The attractiveness of these opportunities will grow as gas prices increase and renewable technologies mature, according to ARENA.
In fact, energy solutions company Schneider Electric is already seeing interest in this area.
“We are seeing tremendous demand from clients to source a mix of green energy at a competitive rate,” said Steve Wilhite, Schneider’s senior vice president of energy and sustainability services, commenting on the company’s purchase of Renewable Choice Energy.
“As clean energy reaches price parity with traditional energy, companies are taking aggressive steps to integrate renewables.”
One company going to significant lengths to integrate renewables in its production is Kingspan Insulation, which has recently opened Australia’s first Green Star-rated manufacturing plant in Somerton, Melbourne.
The 14,000 square metre facility was designed using sustainably sourced building materials, a 750kW solar system, a rainwater harvesting system and energy renewing ventilators that provide double the minimum fresh air requirement. The facility also utilises Kingspan technology, including a smart lighting system and high performance insulation.
Most importantly, Kingspan aims to power this facility entirely through renewable energy.
According to Kingspan CEO Gene Murtagh, Net Zero Energy manufacturing is a high priority for the company, which intends to meet the energy needs of its 100-plus factories around the world through renewable energy by 2020. It currently meets 60 per cent of its energy requirements.

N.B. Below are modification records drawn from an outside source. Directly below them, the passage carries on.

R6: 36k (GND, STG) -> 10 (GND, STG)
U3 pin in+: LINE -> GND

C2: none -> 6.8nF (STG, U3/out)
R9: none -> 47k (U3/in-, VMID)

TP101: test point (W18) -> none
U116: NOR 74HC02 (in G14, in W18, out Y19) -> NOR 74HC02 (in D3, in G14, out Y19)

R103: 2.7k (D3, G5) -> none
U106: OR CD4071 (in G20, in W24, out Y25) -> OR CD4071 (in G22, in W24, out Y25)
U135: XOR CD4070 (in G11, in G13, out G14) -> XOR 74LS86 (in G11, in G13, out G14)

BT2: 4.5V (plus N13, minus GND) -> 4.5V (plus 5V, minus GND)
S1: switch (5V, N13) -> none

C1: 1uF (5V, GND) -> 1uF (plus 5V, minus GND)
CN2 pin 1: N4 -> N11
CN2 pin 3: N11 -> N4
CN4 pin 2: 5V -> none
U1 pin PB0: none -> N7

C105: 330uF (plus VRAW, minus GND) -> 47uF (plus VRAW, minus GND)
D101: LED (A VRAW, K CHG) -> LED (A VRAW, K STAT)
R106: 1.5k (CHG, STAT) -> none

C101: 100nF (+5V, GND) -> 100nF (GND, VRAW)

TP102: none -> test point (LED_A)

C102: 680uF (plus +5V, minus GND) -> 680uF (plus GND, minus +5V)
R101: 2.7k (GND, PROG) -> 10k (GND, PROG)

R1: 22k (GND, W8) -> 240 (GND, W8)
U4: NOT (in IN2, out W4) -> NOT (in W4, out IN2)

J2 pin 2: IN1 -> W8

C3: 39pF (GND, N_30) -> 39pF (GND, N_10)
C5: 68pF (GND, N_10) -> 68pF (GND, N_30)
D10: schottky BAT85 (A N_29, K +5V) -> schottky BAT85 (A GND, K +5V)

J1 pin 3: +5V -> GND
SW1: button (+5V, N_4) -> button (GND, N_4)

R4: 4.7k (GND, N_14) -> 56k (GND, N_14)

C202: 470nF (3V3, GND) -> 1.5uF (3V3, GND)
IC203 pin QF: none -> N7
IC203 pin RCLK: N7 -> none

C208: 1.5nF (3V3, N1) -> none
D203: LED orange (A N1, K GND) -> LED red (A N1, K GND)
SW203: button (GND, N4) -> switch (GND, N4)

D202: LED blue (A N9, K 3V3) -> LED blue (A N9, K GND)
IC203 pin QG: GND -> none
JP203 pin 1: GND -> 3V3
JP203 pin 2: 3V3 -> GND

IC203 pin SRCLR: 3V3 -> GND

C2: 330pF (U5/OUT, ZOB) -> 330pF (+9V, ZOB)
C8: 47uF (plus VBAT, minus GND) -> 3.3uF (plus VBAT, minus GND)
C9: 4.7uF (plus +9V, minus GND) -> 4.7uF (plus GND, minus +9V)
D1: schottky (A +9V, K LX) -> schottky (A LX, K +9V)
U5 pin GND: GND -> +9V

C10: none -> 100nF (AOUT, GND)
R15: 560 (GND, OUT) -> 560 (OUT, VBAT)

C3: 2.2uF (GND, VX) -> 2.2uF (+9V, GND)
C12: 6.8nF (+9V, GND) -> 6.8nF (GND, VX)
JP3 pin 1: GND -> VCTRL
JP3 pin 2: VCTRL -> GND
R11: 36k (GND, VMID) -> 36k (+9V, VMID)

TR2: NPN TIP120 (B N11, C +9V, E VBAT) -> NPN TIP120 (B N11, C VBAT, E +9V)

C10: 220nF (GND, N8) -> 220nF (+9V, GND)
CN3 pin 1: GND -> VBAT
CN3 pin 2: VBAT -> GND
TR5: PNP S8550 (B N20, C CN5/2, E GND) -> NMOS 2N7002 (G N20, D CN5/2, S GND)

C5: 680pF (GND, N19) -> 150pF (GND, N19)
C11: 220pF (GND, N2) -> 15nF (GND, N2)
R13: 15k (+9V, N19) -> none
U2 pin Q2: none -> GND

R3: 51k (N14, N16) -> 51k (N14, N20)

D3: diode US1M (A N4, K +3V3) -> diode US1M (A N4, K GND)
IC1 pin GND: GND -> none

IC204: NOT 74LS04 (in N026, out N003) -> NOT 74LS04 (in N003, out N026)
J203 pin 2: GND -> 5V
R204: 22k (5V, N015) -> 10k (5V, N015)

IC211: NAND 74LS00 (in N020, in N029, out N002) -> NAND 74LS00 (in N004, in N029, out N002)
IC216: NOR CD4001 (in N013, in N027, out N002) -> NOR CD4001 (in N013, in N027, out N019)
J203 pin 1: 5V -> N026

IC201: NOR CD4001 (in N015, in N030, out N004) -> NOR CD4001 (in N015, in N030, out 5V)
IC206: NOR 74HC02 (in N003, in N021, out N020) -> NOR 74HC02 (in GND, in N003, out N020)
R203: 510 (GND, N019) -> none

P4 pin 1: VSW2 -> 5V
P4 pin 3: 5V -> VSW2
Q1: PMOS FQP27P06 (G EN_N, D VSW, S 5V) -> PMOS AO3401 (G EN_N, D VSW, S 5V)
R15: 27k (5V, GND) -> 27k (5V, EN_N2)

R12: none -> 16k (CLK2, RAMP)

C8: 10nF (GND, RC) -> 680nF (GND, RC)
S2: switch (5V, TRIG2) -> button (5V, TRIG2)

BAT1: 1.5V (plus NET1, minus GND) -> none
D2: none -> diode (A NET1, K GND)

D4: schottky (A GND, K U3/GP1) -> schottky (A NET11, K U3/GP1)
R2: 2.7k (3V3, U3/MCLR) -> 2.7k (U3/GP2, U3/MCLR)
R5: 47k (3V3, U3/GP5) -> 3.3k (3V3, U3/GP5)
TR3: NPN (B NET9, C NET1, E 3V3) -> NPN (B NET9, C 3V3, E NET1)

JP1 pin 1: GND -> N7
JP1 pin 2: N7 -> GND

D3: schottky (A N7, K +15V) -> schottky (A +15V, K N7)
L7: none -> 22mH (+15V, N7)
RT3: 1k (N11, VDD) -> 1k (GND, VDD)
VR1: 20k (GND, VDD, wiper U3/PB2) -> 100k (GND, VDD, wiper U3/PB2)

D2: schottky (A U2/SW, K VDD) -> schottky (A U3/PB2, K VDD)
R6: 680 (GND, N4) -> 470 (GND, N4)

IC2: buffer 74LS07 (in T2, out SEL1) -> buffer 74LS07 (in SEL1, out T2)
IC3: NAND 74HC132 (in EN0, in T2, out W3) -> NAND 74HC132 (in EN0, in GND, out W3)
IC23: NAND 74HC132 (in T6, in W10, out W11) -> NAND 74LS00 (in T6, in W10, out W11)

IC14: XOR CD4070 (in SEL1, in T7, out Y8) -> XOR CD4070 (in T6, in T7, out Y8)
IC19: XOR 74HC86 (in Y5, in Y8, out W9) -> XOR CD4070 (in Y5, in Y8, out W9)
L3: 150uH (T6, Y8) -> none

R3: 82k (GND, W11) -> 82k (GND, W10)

“From a commercial perspective, the Net Zero Energy target is important for energy security and mitigating the future risks in rising energy costs,” said Scott Gibson, Managing Director, Asia-Pacific for Kingspan Insulation.
“Kingspan, as with all responsible manufacturers, wants to see a future where the carbon emissions from manufacturing worldwide are drastically reduced. We have over 100 manufacturing sites worldwide so we can have an impact, and as a company we believe in it passionately.”
Queensland-based zinc metals producer, Sun Metals, is another company that is taking energy into its own hands. In a response to Queensland’s rising electricity prices, Sun Metals made the decision to build a 100MW solar PV plant to supply its refinery located near Townsville, Queensland. The $155 million solar project also forms a key part of the company’s plans to expand the output of its refinery by 25 per cent.
“Large-scale solar is fast becoming one of the most cost-effective sources of energy generation in Australia,” said Jack Curtis, First Solar’s regional manager for Asia Pacific.
“This project represents the viability of the commercial and industrial solar market in Australia and the growing trend of major energy consumers owning and operating renewable energy assets.”
Curtis added that with more than a dozen large-scale solar projects to be built in Australia this year, it is clearly a tipping point for large-scale solar.
Sun Metals is also a proponent of rule changes to the electricity market, particularly those that could encourage battery storage and reduce the pricing power of fossil fuel generators.